My name is Erica Humbey and I have returned since my placement at the museum in June to write about my experience of the Festival of Archaeology – a weekend spent delving into the past and enjoying the present.

Despite recent events in Salisbury both exhibitors and visitors to the museum were constantly enthused and seemed by no means discouraged. The usually calm space behind the main museum building was buzzing with the interaction of keen minds, crafty hands and a whole lot of historical curiosity. The study of the past attracts a diverse crowd; there are so many ways in which one can get involved and connect to history!

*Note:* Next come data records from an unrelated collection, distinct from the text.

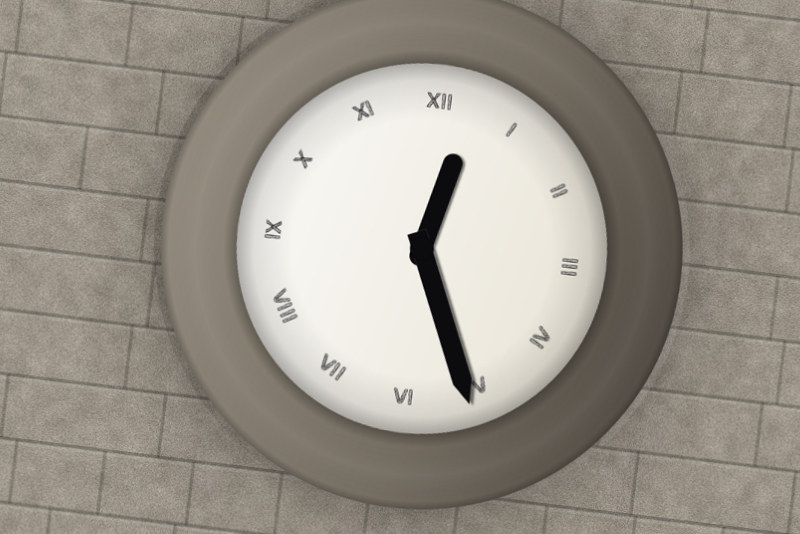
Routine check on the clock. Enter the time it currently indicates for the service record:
12:26
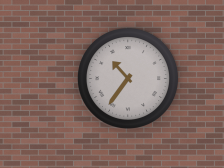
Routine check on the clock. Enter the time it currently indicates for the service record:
10:36
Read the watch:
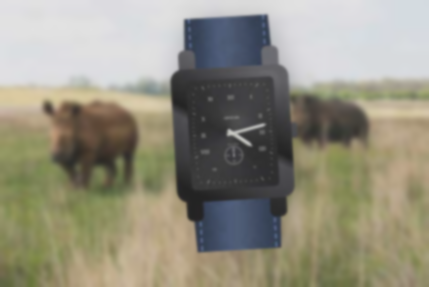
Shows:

First of all there’s that unidentifiable familiarity, a feeling that history is not all that far removed from us today. Take archaeology for example, and biological material in particular. Southampton University brought with them to the festival a selection of bones which could be compared to diagrams of various parts of cows, goats and the like in order to identify each fossil. This simple exercise was taken up with interest; visitors enjoyed relating the bones to their own anatomy.

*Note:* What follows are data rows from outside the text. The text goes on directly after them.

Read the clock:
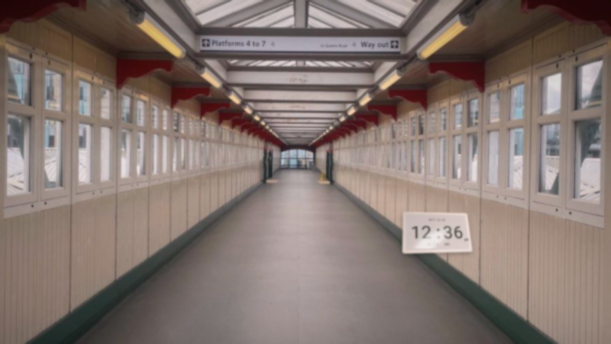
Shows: 12:36
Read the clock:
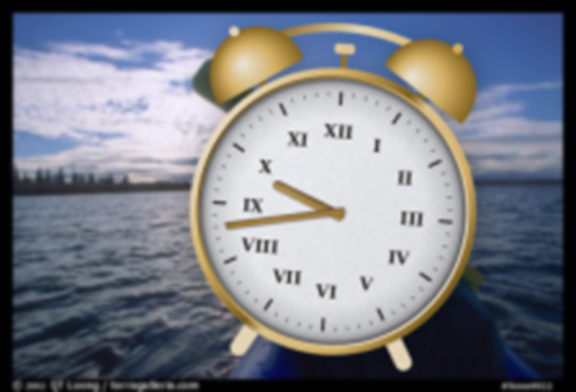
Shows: 9:43
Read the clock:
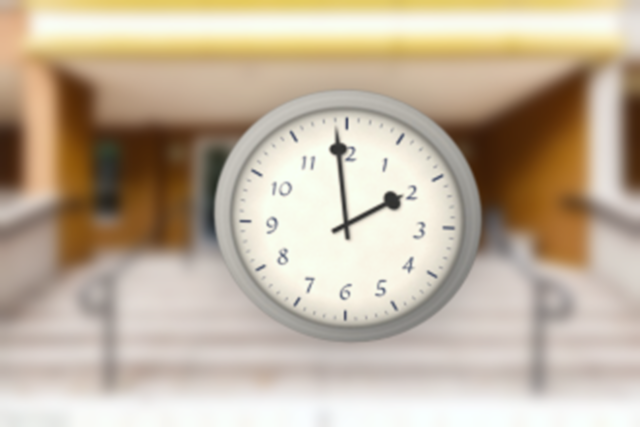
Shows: 1:59
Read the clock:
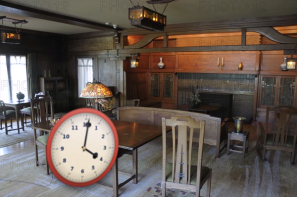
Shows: 4:01
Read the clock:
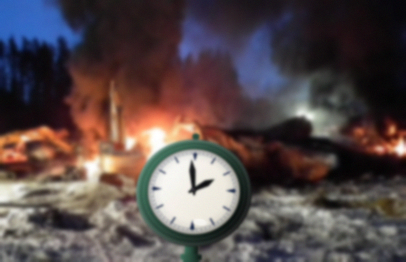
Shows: 1:59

‘What a large tooth in comparison to yours!’

said a mother to her child as the young daughter held up the tooth of a large mammal. It was not much smaller than her finger and she laughed at the thought of her teeth being as big as that. Through archaeology the young girl could look at herself in a new way because instead of struggling to understand an entirely foreign object, she could see how this alien object related to her own body and think of the ways it was similar in order to comprehend the ways it was so different.

In the cool space of the Wessex Gallery people continued to connect with history and its people. Here was ‘talking objects’  – a museum volunteer put a selection of objects on show, and gave visitors the opportunity to discuss and handle them.

‘Put your thumbs here…you’re putting your thumbs where a Roman potter once put his thumbs!’

The volunteer said this to a child who was intrigued by a small Roman pot from the New Forest and it strikes me as demonstrating a fundamental joy of archaeology – it allows us to connect with ancient peoples through their possessions and material culture. We start to think more empathetically: What must it have felt like to be the man who pressed his thumbs into the supple clay of this pot? What were his responsibilities, fears and dreams? Was this pottery his livelihood? This small clay vessel affords us a view into his life.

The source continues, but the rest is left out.